Records for the task section start
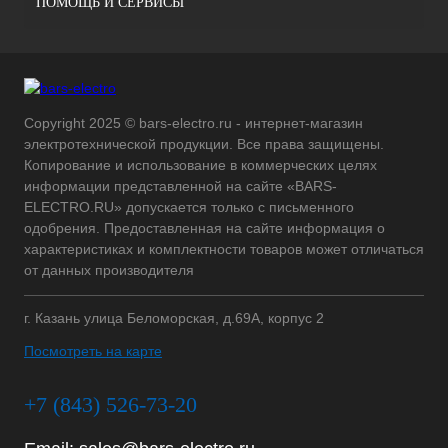
ПОМОЩЬ И СЕРВИСЫ
Copyright 2025 © bars-electro.ru - интернет-магазин
электротехнической продукции. Все права защищены.
Копирование и использование в коммерческих целях
информации представленной на сайте «BARS-
ELECTRO.RU» допускается только с письменного
одобрения. Предоставленная на сайте информация о
характеристиках и комплектности товаров может отличаться
от данных производителя
г. Казань улица Беломорская, д.69А, корпус 2
Посмотреть на карте
+7 (843) 526-73-20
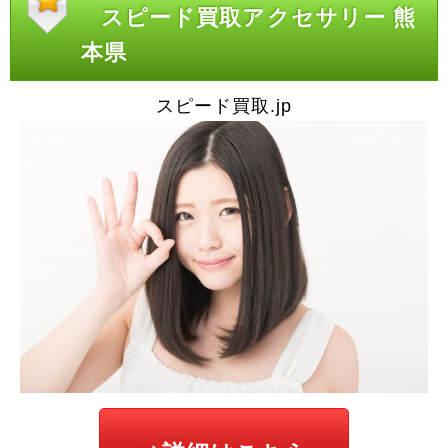
スピード買取アクセサリー 熊
本県
スピード買取.jp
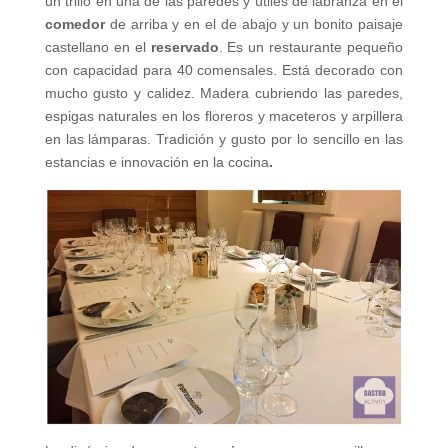
un trillo en una de las paredes y útiles de labranza en el
comedor
de arriba y en el de abajo y un bonito paisaje
castellano en el
reservado
. Es un restaurante pequeño
con capacidad para 40 comensales. Está decorado con
mucho gusto y calidez. Madera cubriendo las paredes,
espigas naturales en los floreros y maceteros y arpillera
en las lámparas. Tradición y gusto por lo sencillo en las
estancias e innovación en la cocina
.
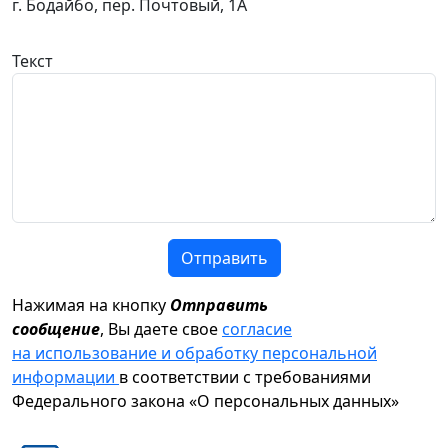
г. Бодайбо, пер. Почтовый, 1А
Текст
Отправить
Нажимая на кнопку
Отправить
сообщение
, Вы даете свое
согласие
на использование и обработку персональной
информации
в соответствии с требованиями
Федерального закона «О персональных данных»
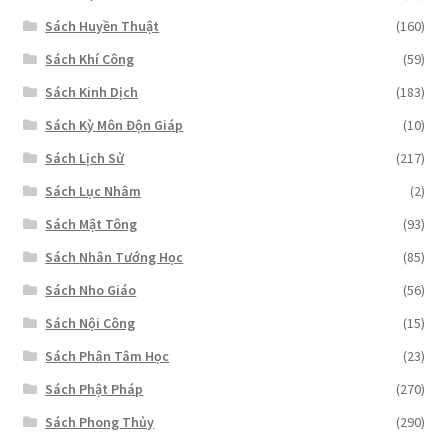
Sách Huyền Thuật
(160)
Sách Khí Công
(59)
Sách Kinh Dịch
(183)
Sách Kỳ Môn Độn Giáp
(10)
Sách Lịch Sử
(217)
Sách Lục Nhâm
(2)
Sách Mật Tông
(93)
Sách Nhân Tướng Học
(85)
Sách Nho Giáo
(56)
Sách Nội Công
(15)
Sách Phân Tâm Học
(23)
Sách Phật Pháp
(270)
Sách Phong Thủy
(290)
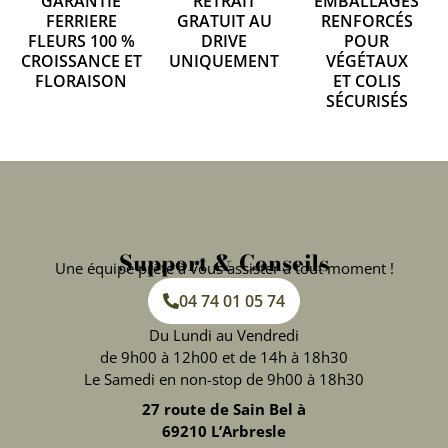
GARANTIE
RETRAIT
EMBALLAGES
FERRIERE
GRATUIT AU
RENFORCÉS
FLEURS 100 %
DRIVE
POUR
CROISSANCE ET
UNIQUEMENT
VÉGÉTAUX
FLORAISON
ET COLIS
SÉCURISÉS
Support & Conseils
Une équipe prête à vous assister à tout moment !
04 74 01 05 74
Du Lundi au Vendredi
de 9h00 à 12h00 et de 14h à 18h30
Le Samedi en non-stop de 9h00 à 18h30
27 route de Sain Bel à
69210 L’Arbresle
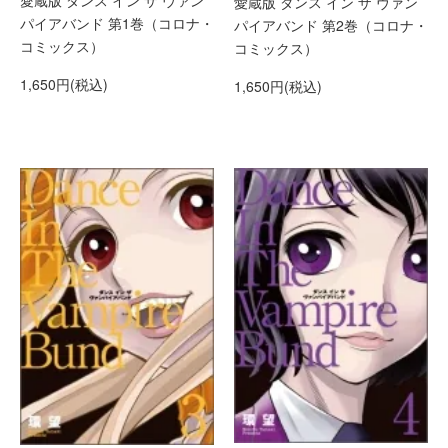
愛蔵版 ダンス イン ザ ヴァン
愛蔵版 ダンス イン ザ ヴァン
パイアバンド 第1巻（コロナ・
パイアバンド 第2巻（コロナ・
コミックス）
コミックス）
1,650円(税込)
1,650円(税込)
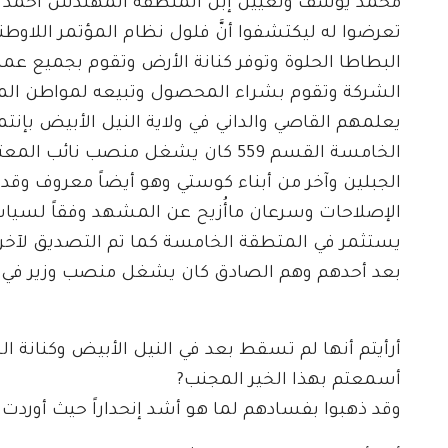
محمد يوسف وتعيين إبن المنطقة المهندس أحمد 
تعرضوا له ليكتشفوا أنَّ فلول نظام المؤتمر اللاوط
البطاطا الحلوة وتوفر كنانة الأرض وتقوم بجميع عم
الشركة وتقوم بشراء المحصول وتبيعه لمواطن الم
يعلمهم القاصي والداني في ولاية النيل الأبيض بإن
الخامسة القسم 559 كان يشغل منصب 
الجبلين وآخر من أبناء كوستي وهو أيضاً معروف وقد 
الإصلاحات وسرعان ماأُزيح عن المشهد وفقاً لسياس
يستثمر في المتطقة الخامسة كما تم التصديق لآخري
بعد أحدهم وهم الصادق كان يشغل منصب وزير في عه
أرأيتم أنها لم تسقط بعد في النيل الأبيض وكنانة الخ
أسمعتم بهذا الخير المجنب?
وقد ذهبوا بفسادهم لما هو أشد إنحداراً حيث أوردت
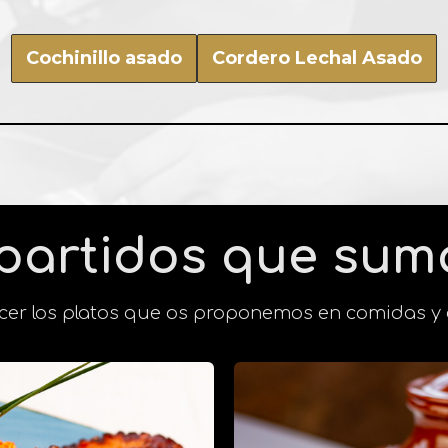
Cochinillo asado
Cordero Lechal Asado
partidos que su
cer los platos que os proponemos en comidas y c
Records for the task section end
* Task goal
Copy out every line of text from the records above, character for character, and leave the pictures out of your answer.

* Exercise output
ПОМОЩЬ И СЕРВИСЫ
Copyright 2025 © bars-electro.ru - интернет-магазин
электротехнической продукции. Все права защищены.
Копирование и использование в коммерческих целях
информации представленной на сайте «BARS-
ELECTRO.RU» допускается только с письменного
одобрения. Предоставленная на сайте информация о
характеристиках и комплектности товаров может отличаться
от данных производителя
г. Казань улица Беломорская, д.69А, корпус 2
Посмотреть на карте
+7 (843) 526-73-20
スピード買取アクセサリー 熊
本県
スピード買取.jp
un trillo en una de las paredes y útiles de labranza en el
comedor
de arriba y en el de abajo y un bonito paisaje
castellano en el
reservado
. Es un restaurante pequeño
con capacidad para 40 comensales. Está decorado con
mucho gusto y calidez. Madera cubriendo las paredes,
espigas naturales en los floreros y maceteros y arpillera
en las lámparas. Tradición y gusto por lo sencillo en las
estancias e innovación en la cocina
.
г. Бодайбо, пер. Почтовый, 1А
Текст
Отправить
Нажимая на кнопку
Отправить
сообщение
, Вы даете свое
согласие
на использование и обработку персональной
информации
в соответствии с требованиями
Федерального закона «О персональных данных»
Sách Huyền Thuật
(160)
Sách Khí Công
(59)
Sách Kinh Dịch
(183)
Sách Kỳ Môn Độn Giáp
(10)
Sách Lịch Sử
(217)
Sách Lục Nhâm
(2)
Sách Mật Tông
(93)
Sách Nhân Tướng Học
(85)
Sách Nho Giáo
(56)
Sách Nội Công
(15)
Sách Phân Tâm Học
(23)
Sách Phật Pháp
(270)
Sách Phong Thủy
(290)
GARANTIE
RETRAIT
EMBALLAGES
FERRIERE
GRATUIT AU
RENFORCÉS
FLEURS 100 %
DRIVE
POUR
CROISSANCE ET
UNIQUEMENT
VÉGÉTAUX
FLORAISON
ET COLIS
SÉCURISÉS
Support & Conseils
Une équipe prête à vous assister à tout moment !
04 74 01 05 74
Du Lundi au Vendredi
de 9h00 à 12h00 et de 14h à 18h30
Le Samedi en non-stop de 9h00 à 18h30
27 route de Sain Bel à
69210 L’Arbresle
愛蔵版 ダンス イン ザ ヴァン
愛蔵版 ダンス イン ザ ヴァン
パイアバンド 第1巻（コロナ・
パイアバンド 第2巻（コロナ・
コミックス）
コミックス）
1,650円(税込)
1,650円(税込)
محمد يوسف وتعيين إبن المنطقة المهندس أحمد 
تعرضوا له ليكتشفوا أنَّ فلول نظام المؤتمر اللاوط
البطاطا الحلوة وتوفر كنانة الأرض وتقوم بجميع عم
الشركة وتقوم بشراء المحصول وتبيعه لمواطن الم
يعلمهم القاصي والداني في ولاية النيل الأبيض بإن
الخامسة القسم 559 كان يشغل منصب 
الجبلين وآخر من أبناء كوستي وهو أيضاً معروف وقد 
الإصلاحات وسرعان ماأُزيح عن المشهد وفقاً لسياس
يستثمر في المتطقة الخامسة كما تم التصديق لآخري
بعد أحدهم وهم الصادق كان يشغل منصب وزير في عه
أرأيتم أنها لم تسقط بعد في النيل الأبيض وكنانة الخ
أسمعتم بهذا الخير المجنب?
وقد ذهبوا بفسادهم لما هو أشد إنحداراً حيث أوردت
Cochinillo asado
Cordero Lechal Asado
partidos que su
cer los platos que os proponemos en comidas y c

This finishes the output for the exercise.